V: Welche Themen werden in Zukunft wichtig werden?

MA: Identitätssuche und mentale Gesundheit sind ein großes Thema bei der GenZ. Wenn ich alles sein kann, dann muss ich auch selbst entscheiden, wer ich sein möchte und die Verantwortung dafür tragen – das in einer von Social Media und Attention Economy geprägten Welt ist eine große Herausforderung.

V: Wie beeinflusst die GenZ jetzt schon die aktuellen Entwicklungen?

MA: Unternehmen müssen eine klare Identität und Purpose besitzen, um diese Generation abholen zu können. Führungskräfte werden immer mehr zum Coach, denn es geht darum, gemeinsam zu wachsen – womit wir beim Thema wertschätzender Umgang wären.

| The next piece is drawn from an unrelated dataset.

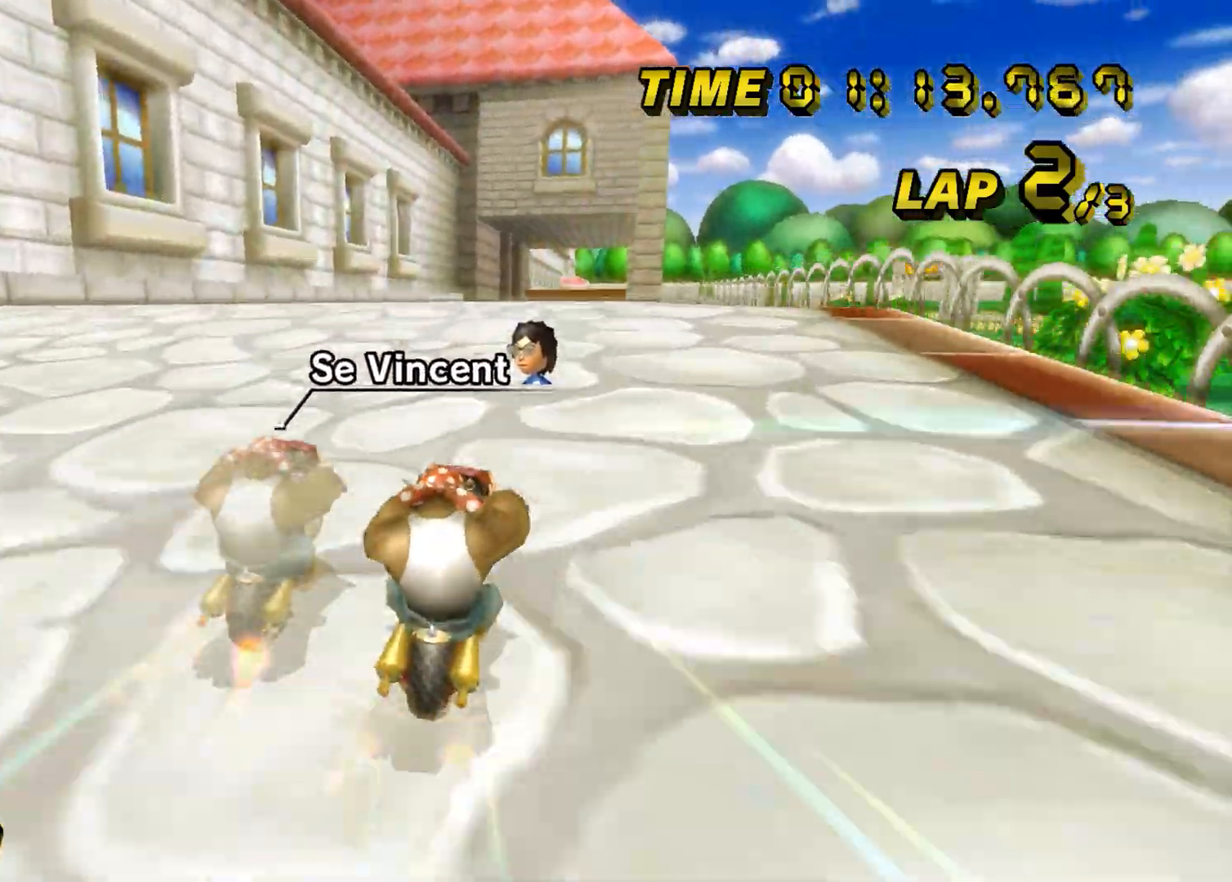
Gameplay with a controller (Nintendo layout); each line is a JSON object with the inputs held at the frame after it. "events" lists button and stick changes between this image and that frame as [ms after this image, input, new state], when the widget could be followed in between. Not read: L1 L3 R3 X Y Z.
{"buttons": ["A"], "left_stick": "center", "events": []}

Außerdem sind sie super vernetzt, daher funktionieren Greenwashing und Wokewashing auch immer weniger. Wie hat schon Marc Mathieu – Head of Global Marketing Unilever –  gesagt: Marketing used to be about making a myth and telling it. Now it’s about telling a truth and sharing it.

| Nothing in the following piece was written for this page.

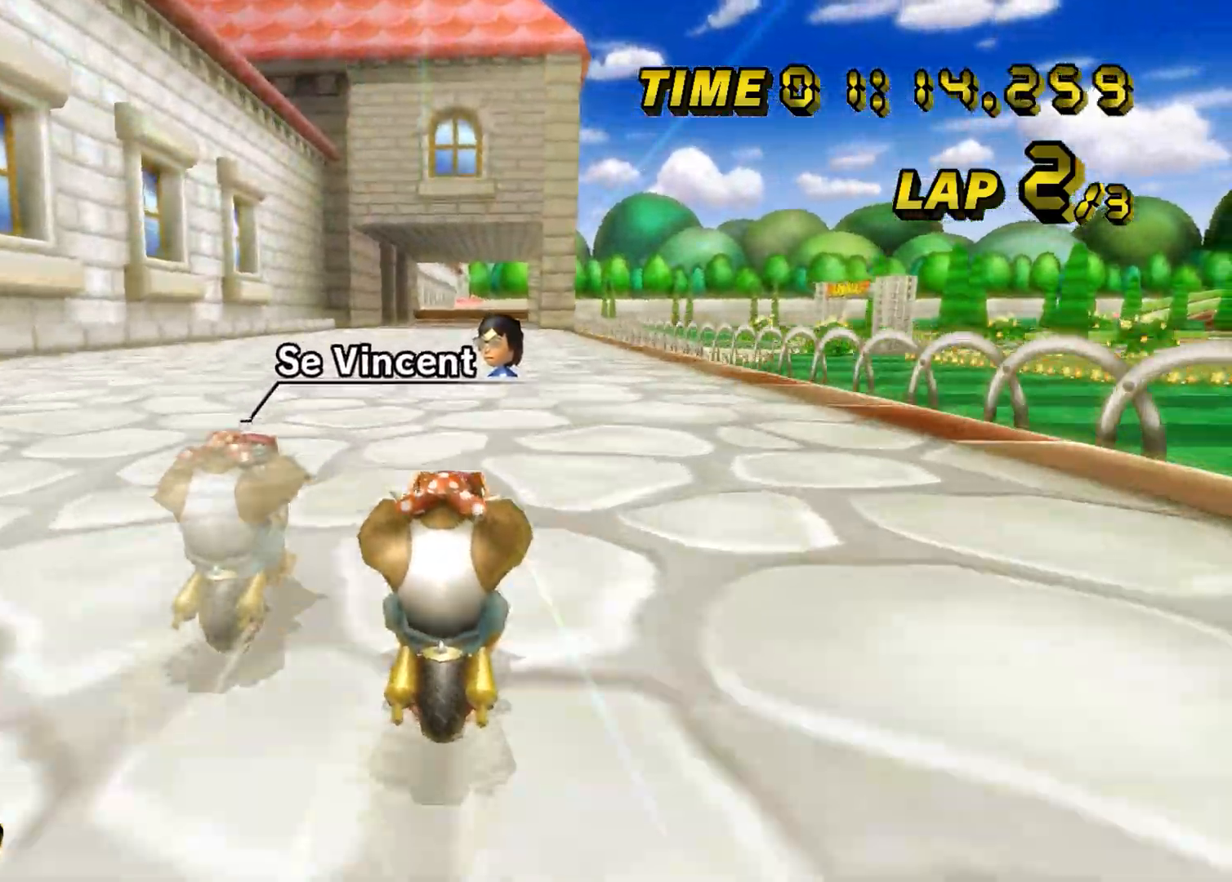
{"buttons": ["A"], "left_stick": "center", "events": []}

Wenn wir auf Produkte schauen, dann ist Valuetainment der Schlüsseltrend. Einen klaren Mehrwert liefern und dabei unterhalten: ein großartiges Erlebnis (Experience) bieten. Besonders in Zeiten der Krise sind Spaß und Kultur wesentliche Ventile der Menschen, das war in den 20ern schon so. Für die GenZ trifft das natürlich besonders zu. Wenn ich die Power dieser Kombination nutze, um Gutes zu tun, bin ich eine Transforming Brand, wie z. B. Patagonia (Outdoor Bekleidungsmarke) – sie sind die Marken der Zukunft.

V: Sind neue Generationen eine Gefahr oder eine Chance?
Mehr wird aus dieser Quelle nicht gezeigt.